Rafa Benitez proteges success in Italy & Scotland built on benefits of his experience
Hearing Ian Cathro talk, you could almost be listening to Rafa Benitez.
The 30 year old had a difficult task in taking over at Hearts halfway through the season and after two defeats and a draw in his first three matches, the doubters of the young manager were having a field day.
However, just like Rafa, Ian Cathro refuses to get carried away in either respect, saying about the need for focus and ‘We can’t be blurred by anything, positive or negative’.
After that harsh introduction to management, the next six matches have seen four wins and only two defeats, against the division’s top two teams, Celtic and Aberdeen.
In the four wins, Ian Cathro’s Hearts have scored an impressive 15 goals as his coaching and management skills start to click into gear.
Despite leaving Tyneside, Ian Cathro says that he taken ‘different things from Newcastle’ and Rafa Benitez.
The Hearts boss stating that Rafa ‘fought his way through different experiences’ which was ‘very impressive’, as he became ‘one of the top managers in the world’.
Preceding Ian Cathro out of the Newcastle United exit door was Fabio Pecchia, Rafa’ assistant leaving Newcastle last summer to take over at Hellas Verona, a club in complete disarray and who had finished rock bottom of Serie A.
Pecchia is another who has talked very positively of the impact working with Rafa Benitez has had on him and he is doing a cracking job in Italy.
After 24 matches, Hellas Verona are top of Serie B and look nailed on for an instant return to the Italian top tier.
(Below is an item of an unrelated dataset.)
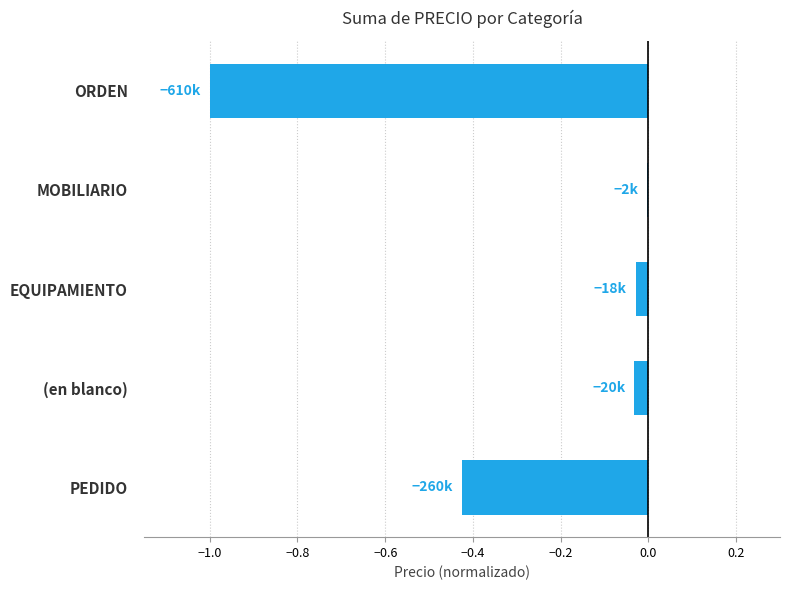

What is the average value?

-0.3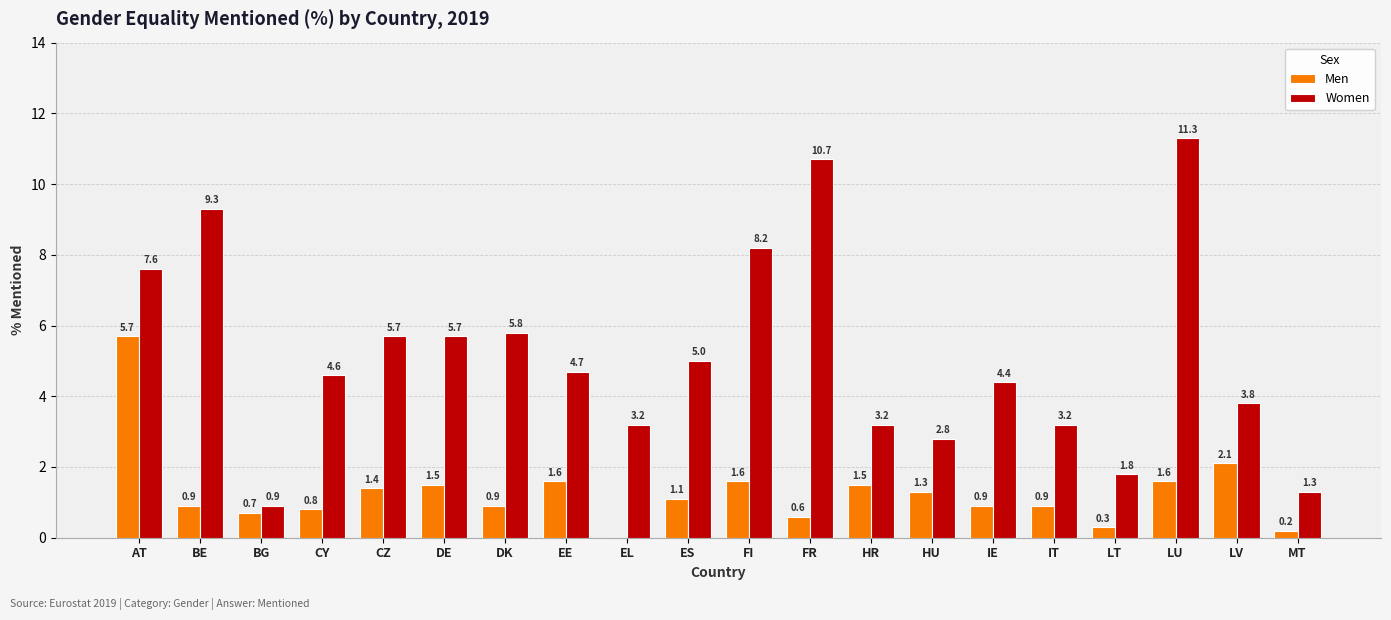

What value does the Women series have at HU?

2.8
Ian Cathro talking to Edinburgh Evening News:
“I take a lot of things from my time together (at Valencia) with Nuno, Rui Barros and Antonio Diaz.
“I take different things from Newcastle as well.
“Rafa Benitez comes from a lot of different experiences. He wasn’t always one of the top managers in the world.
“He fought his way through different experiences, which is sometimes forgotten but it’s very impressive. I call on things from all of them, naturally.
“We have to stay focused on what we’re doing and not hear too much of the positives or negatives, that way we stay strong and make the progress we want to make.
“We want to experience the positive moments more but, even in those moments, we have to stay calm and clear on the things that we need to improve. We can’t be blurred by anything, positive or negative.
“Nobody will put me under more pressure than me. That means I’m in control of it, which lets me stay quite balanced about the whole thing.
“I know what I’m doing and I know where we’re going together.
“We are strong, there’s a strong collective group at this club and there are ambitious people. The players are hungry, they want to fight, so we just need to improve day-by-day. This has been the same as any other week for us in that sense.
“This is a special game (Hearts play Hibs in Scottish Cup 5th round on Sunday) for the fans, players and everyone around the club.”